Europe's biggest nuclear energy nation, France, and the US are to help Japan in its efforts to contain radiation at the Fukushima nuclear power plant, which was damaged in the massive earthquake and subsequent tsunami on March 11.

French President Nicolas Sarkozy is due in Tokyo on Thursday. He will be the first foreign leader to visit the Japanese capital since the disaster.

The French government also decided to fly in experts from state-owned nuclear reactor maker Areva and its nuclear research body to assist Japan's plant operator TEPCO.

France derives around 75 percent of its power from atomic reactors, far more than any other European country and more than the United States, which, however, has more reactors overall.

The Energy Department in Washington said it was sending radiation-detecting robots that can go inside the core of the reactors and spent fuel pools.

The nuclear plant of Flamanville, Normandy
France gets the majority of its energy from nuclear powerImage: AP

Plutonium detected

The Japanese government revealed on Tuesday that highly dangerous plutonium has been found in five places in the soil at the Fukushima plant, but operator TEPCO insists the levels were not harmful to human health.

But the discovery could mean the reactor's containment mechanism has been breached, according to the country’s nuclear safety agency.

The agency also announced on Wednesday that seawater near the complex's number one reactor contained concentrations of radioactive iodine at 3,355 times the legal limit.

As a result, Japan upgraded its safety standards for nuclear power plants, the first official acknowledgement that existing norms were insufficient.

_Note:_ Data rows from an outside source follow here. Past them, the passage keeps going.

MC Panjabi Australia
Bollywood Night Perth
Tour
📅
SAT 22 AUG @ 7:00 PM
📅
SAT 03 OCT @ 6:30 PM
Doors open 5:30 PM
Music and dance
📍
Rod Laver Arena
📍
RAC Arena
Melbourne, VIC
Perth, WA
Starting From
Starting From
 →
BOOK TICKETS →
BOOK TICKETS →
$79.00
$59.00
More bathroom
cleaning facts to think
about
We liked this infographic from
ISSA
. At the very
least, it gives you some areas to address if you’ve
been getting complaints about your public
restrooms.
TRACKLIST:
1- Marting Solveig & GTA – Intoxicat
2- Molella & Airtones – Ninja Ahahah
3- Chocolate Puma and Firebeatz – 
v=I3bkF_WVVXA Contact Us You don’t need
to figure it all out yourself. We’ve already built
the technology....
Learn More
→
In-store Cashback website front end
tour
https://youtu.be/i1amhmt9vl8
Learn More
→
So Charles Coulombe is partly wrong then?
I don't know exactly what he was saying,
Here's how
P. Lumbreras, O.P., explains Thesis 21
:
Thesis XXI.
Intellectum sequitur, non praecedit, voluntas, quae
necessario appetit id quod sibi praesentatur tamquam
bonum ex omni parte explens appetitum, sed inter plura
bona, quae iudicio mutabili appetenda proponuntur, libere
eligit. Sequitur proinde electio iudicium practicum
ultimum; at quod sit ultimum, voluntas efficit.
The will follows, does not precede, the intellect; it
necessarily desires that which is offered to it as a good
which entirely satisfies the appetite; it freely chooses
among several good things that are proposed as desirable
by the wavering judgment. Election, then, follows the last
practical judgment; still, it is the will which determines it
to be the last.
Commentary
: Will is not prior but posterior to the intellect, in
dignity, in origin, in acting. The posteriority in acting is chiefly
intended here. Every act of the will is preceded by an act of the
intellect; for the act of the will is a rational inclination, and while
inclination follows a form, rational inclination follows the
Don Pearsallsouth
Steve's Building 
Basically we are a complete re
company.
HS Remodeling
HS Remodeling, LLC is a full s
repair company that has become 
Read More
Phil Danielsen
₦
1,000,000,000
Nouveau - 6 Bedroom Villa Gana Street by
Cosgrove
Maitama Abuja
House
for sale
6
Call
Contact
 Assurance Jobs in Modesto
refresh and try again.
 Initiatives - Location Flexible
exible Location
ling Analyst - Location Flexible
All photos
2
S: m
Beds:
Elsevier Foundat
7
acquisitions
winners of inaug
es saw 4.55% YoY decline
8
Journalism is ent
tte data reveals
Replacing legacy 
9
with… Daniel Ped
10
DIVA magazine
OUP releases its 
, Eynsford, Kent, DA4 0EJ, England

The announcement came as the government conceded that there was no end in sight to the crisis.

"We are not in a situation where we can say we will have this under control by a certain period," said Chief Cabinet Secretary Yukio Edano.

Weak leadership

Meanwhile, anger is growing at the government's management of the crisis, with opposition lawmakers lambasting Japanese Prime Minister Naoto Kan in parliament for his handling of the crisis and for not widening the exclusion zone around the plant.

Authorities still have little idea when they will be able to stabilize the plant.

The crisis, which is the worst nuclear accident since Chernobyl in the Ukraine in 1986, has also contaminated vegetables, milk and tap water from the area.